In Europe several full service airlines shared similar lessons. In 1998 British Airways established its own budget carrier, Go, which was later acquired by easyJet in 2005. Also in the UK, KLM set up its low cost carrier, Buzz, in 1999 before it was bought by Ryanair in 2004.

Scandinavian Airlines System had its low cost subsidiary, Snowflake, flying from 2003 to 2004. Virgin Express in Belgium lasted for about 10 years before it merged with SN Brussels Airlines in 2006.

However, there are encouraging stories of full service carriers with low cost subsidiaries. In Australia, Qantas' low cost carrier, Jetstar, has reportedly been making profits in its domestic sectors since its inception in 2004.

In Germany, Lufthansa’s Germanwings recorded profits again in 2015 after making losses from 2010 to 2014, while in Singapore, Tiger Airways has reported mixed results. In the last four years, it reported losses in 2012, 2014, and 2015.

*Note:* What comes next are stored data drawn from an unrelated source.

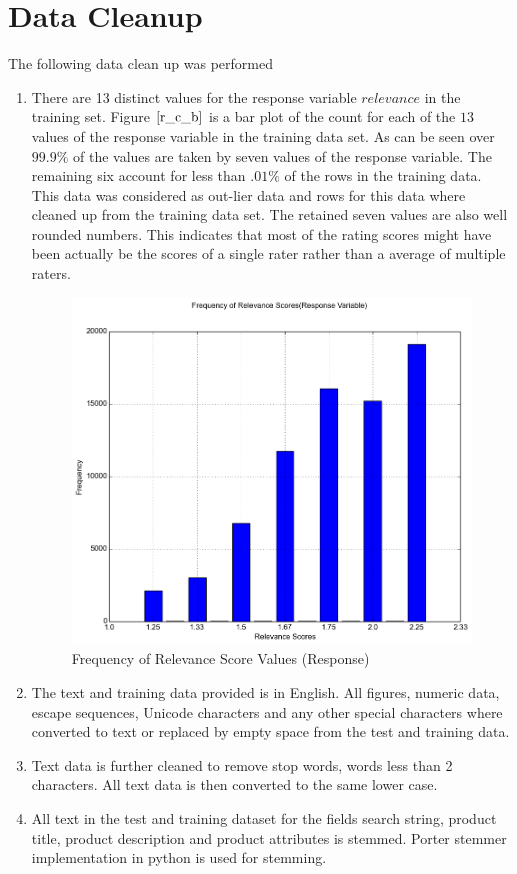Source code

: \documentclass[twoside,12pt]{article}
\begin{document}
\section{Data Cleanup}
\label{cleanup}
The following data clean up was performed
\begin{enumerate}
	\item
	There are 13 distinct values for the response variable $relevance$ in the training set. Figure $\eqref{r_c_b}$ is a bar plot of the count for each of the $13$ values of the response variable in the training data set. As can be seen over $99.9\%$ of the values are taken by seven values of the response variable. The remaining six account for less than $.01\%$ of the rows in the training data. This data was considered as out-lier data and rows for this data where cleaned up from the training data set. The retained seven values are also well rounded numbers. This indicates that most of the rating scores might have been actually be the scores of a single rater rather than a average of multiple raters.
	\FloatBarrier
	\begin{figure}[!htbp]
		\centering
		\includegraphics[scale=.43]{DataVisualization/relv_plot.png} 
		\caption{Frequency of Relevance Score Values (Response) }
		\label{r_c_b}
	\end{figure}
	\item
	The text and training data provided is in English. All figures, numeric data, escape sequences, Unicode characters and any other special characters where converted to text or replaced by empty space from the test and training data.   
	\item
	Text data is further cleaned to remove stop words, words less than 2 characters. All text data is then converted to the same lower case.
	\item
	All text in  the test and training dataset for the fields search string, product title, product description and product attributes is stemmed. Porter stemmer implementation in python is used for stemming.
\end{enumerate}
\end{document}
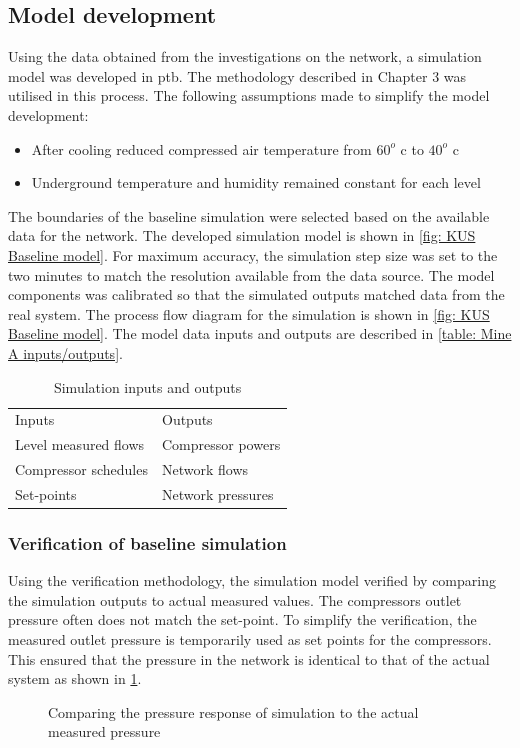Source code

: \subsection{Model development}
	
Using the data obtained from the investigations on the network, a simulation model was developed in \gls{ptb}. The methodology described in Chapter 3 was utilised in this process. The following assumptions made to simplify the model development:
\begin{itemize}
	\item After cooling reduced compressed air temperature from $ 60 ^o $ \gls{c} to $ 40 ^o $ \gls{c}
	\item Underground temperature and humidity remained constant for each level
\end{itemize}
 The boundaries of the baseline simulation were selected based on the available data for the network. The developed simulation model is shown in \cref{fig: KUS Baseline model}. For maximum accuracy, the simulation step size was set to the two minutes to match the resolution available from the data source.
The model components was calibrated so that the simulated outputs matched data from the real system. The process flow diagram for the simulation is shown in \cref{fig: KUS Baseline model}. The model data inputs and outputs are described in \cref{table: Mine A inputs/outputs}.

\begin{table}[h]
	\centering
	\begin{tabular}{ll}
		\hline 
		Inputs \hspace*{4cm}    & Outputs \hspace*{4cm}    \\  \hhline{==}
		Level measured flows & Compressor powers \\
		Compressor schedules & Network flows \\
		Set-points & Network pressures \\
		\hline
	\end{tabular}
		\caption{Simulation inputs and outputs}
\label{table: Mine B inputs/outputs}
\end{table}
	
	\subsubsection{Verification of baseline simulation}
	Using the verification methodology, the simulation model verified by comparing the simulation outputs to actual measured values. The compressors outlet pressure often does not match the set-point. To simplify the verification, the measured outlet pressure is temporarily used as set points for the compressors. This ensured that the pressure in the network is identical to that of the actual system as shown in \cref{fig: Verification Pressure kusasalethu}.
	\par 
	\begin{figure}[h]
		\centering
		
		\caption{Comparing the pressure response of simulation to the actual measured pressure}
		\label{fig: Verification Pressure kusasalethu}
	\end{figure}

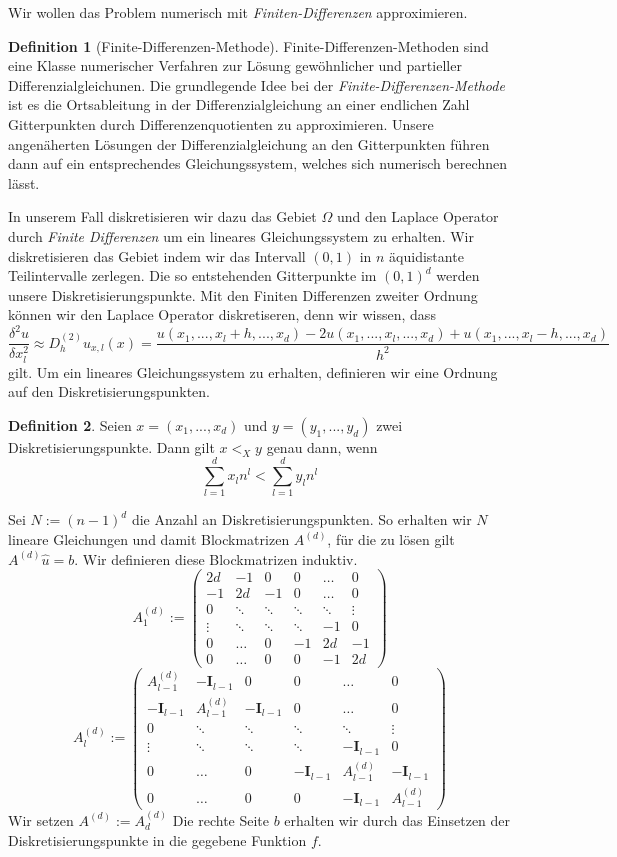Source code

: \documentclass[smallheadings]{scrartcl}
\theoremstyle{definition}
\newtheorem{definition}{Definition}[section]
\begin{document}
		Wir wollen das Problem numerisch mit \textit{Finiten-Differenzen} approximieren.
		\begin{definition}[Finite-Differenzen-Methode]
		Finite-Differenzen-Methoden sind eine Klasse numerischer Verfahren zur Lösung gewöhnlicher und partieller Differenzialgleichunen.		
		Die grundlegende Idee bei der \textit{Finite-Differenzen-Methode} ist es die Ortsableitung in der Differenzialgleichung an einer endlichen Zahl Gitterpunkten durch Differenzenquotienten zu approximieren. Unsere angenäherten Lösungen der Differenzialgleichung an den Gitterpunkten führen dann auf ein entsprechendes Gleichungssystem, welches sich numerisch berechnen lässt.
		\end{definition}
		In unserem Fall diskretisieren wir dazu das Gebiet $\Omega$ und den Laplace Operator durch \textit{Finite Differenzen} um ein lineares Gleichungssystem zu erhalten.
		 Wir diskretisieren das Gebiet indem wir das Intervall $(0,1)$ in $n$ äquidistante Teilintervalle zerlegen. Die so entstehenden Gitterpunkte im $(0,1)^d$ werden unsere Diskretisierungspunkte. Mit den Finiten Differenzen zweiter Ordnung können wir den Laplace Operator diskretiseren, denn wir wissen, dass 
		$$\frac{\delta^2u}{\delta x_l^2} \approx D_h^{(2)} u_{x,l}(x) =\frac{u(x_1,...,x_l+h,...,x_d) - 2u(x_1,...,x_l,...,x_d) + u(x_1,...,x_l-h,...,x_d)}{h^2}$$
		gilt. 
		Um ein lineares Gleichungssystem zu erhalten, definieren wir eine Ordnung auf den Diskretisierungspunkten.
		\begin{definition}
		Seien $x=(x_1,...,x_d)$ und $y=(y_1,...,y_d)$ zwei Diskretisierungspunkte. Dann gilt $x <_X y$ genau dann, wenn
		$$\sum_{l=1}^dx_ln^l<\sum_{l=1}^dy_ln^l$$
		\end{definition}
		Sei $N:=(n-1)^d$ die Anzahl an Diskretisierungspunkten.
		So erhalten wir $N$ lineare Gleichungen und damit Blockmatrizen $A^{(d)}$, für die zu lösen gilt $A^{(d)}\hat{u}=b$. Wir definieren diese Blockmatrizen induktiv.
		$$A^{(d)}_{1} := \begin{pmatrix}     2d & -1 & 0 & 0 &\dots&0 \\    -1 & 2d & -1 & 0&\dots&0 \\    0&\ddots&\ddots&\ddots&\ddots&\vdots\\    \vdots & \ddots &\ddots&\ddots&-1&0 \\    0 & \dots&0&-1&2d&-1\\     0&  \dots&0&0&-1&2d    \end{pmatrix}$$
		$$A^{(d)}_{l} := \begin{pmatrix}     A^{(d)}_{l-1} & -\mathbf{I}_{l-1} & 0 & 0 &\dots&0 \\    -\mathbf{I}_{l-1} & A^{(d)}_{l-1} & -\mathbf{I}_{l-1} & 0&\dots&0 \\    0&\ddots&\ddots&\ddots&\ddots&\vdots\\    \vdots & \ddots &\ddots&\ddots&-\mathbf{I}_{l-1}&0 \\    0 & \dots&0&-\mathbf{I}_{l-1}&A^{(d)}_{l-1}&-\mathbf{I}_{l-1}\\     0&  \dots&0&0&-\mathbf{I}_{l-1}&A^{(d)}_{l-1}    \end{pmatrix}$$
		Wir setzen $A^{(d)}:=A^{(d)}_d$ Die rechte Seite $b$ erhalten wir durch das Einsetzen der Diskretisierungspunkte in die gegebene Funktion $f$. 
\end{document}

Scholars have been studying the phenomenon of full service carriers establishing their own low cost subsidiaries. They have identified various reasons for setting up low cost offshoots, such as competing with low cost airlines, catering for untapped markets, product differentiation, and so forth.

Lessons were learnt from the US as these low cost subsidiaries operated with limitations, so that they faced difficulties in significantly lowering their operating costs to match Southwest's. The initial success of British Airways' Go highlighted different issues, as the parent company felt the erosion of its own passenger numbers.

Reportedly, the cannibalisation led to the decision to let easyJet acquire Go in 2001. In the case of Jetstar, its success is somehow also supported by creating new markets. It attracts people who used to take ground transportation, such as the bus or train between Sydney and Melbourne.

Singapore Airlines' decision to bring Tiger Airways closer to its parent company has raised some issues. First, in terms of operating costs, Tiger Airways has to compete with other low cost carriers in the region, such as Air Asia, which reportedly has one of the lowest operating costs in the world, not to mention Lion Air. Should this be one of its main issues, then it might just repeat the mistake of US airlines and their low cost subsidiaries where lowering costs was hindered by limitations.

Second, in terms of integrating Tiger Airways with Singapore Airlines' business model, such as luring its passengers with Singapore Airlines' mileages accruals, Song showed that such efforts couldn't really attract passengers travelling with them – Song allowed passengers to accrue Delta frequent flier points when travelling with them.

Third, even though Tiger Airways (or even Scoot) could record a success, it might erode its full service sister company and its parent, SilkAir and Singapore Airlines, respectively, exactly as happened with Go (reports also suggested business travelers in the region started looking at lower air fares to travel on short haul routes).

Last but not least, the success of Jetstar in its domestic operations in Australia is supported by the fact that Australia has about four times more people than Singapore and the country offers many opportunities to connect cities within its own territory, among other reasons.

So, it is interesting to observe how Singapore Airlines and Tiger Airways are going to face the future. Are they going to create new insights for others to learn and replicate their successful experiments or will they just reiterate the findings that many researchers have revealed? Only time can really tell.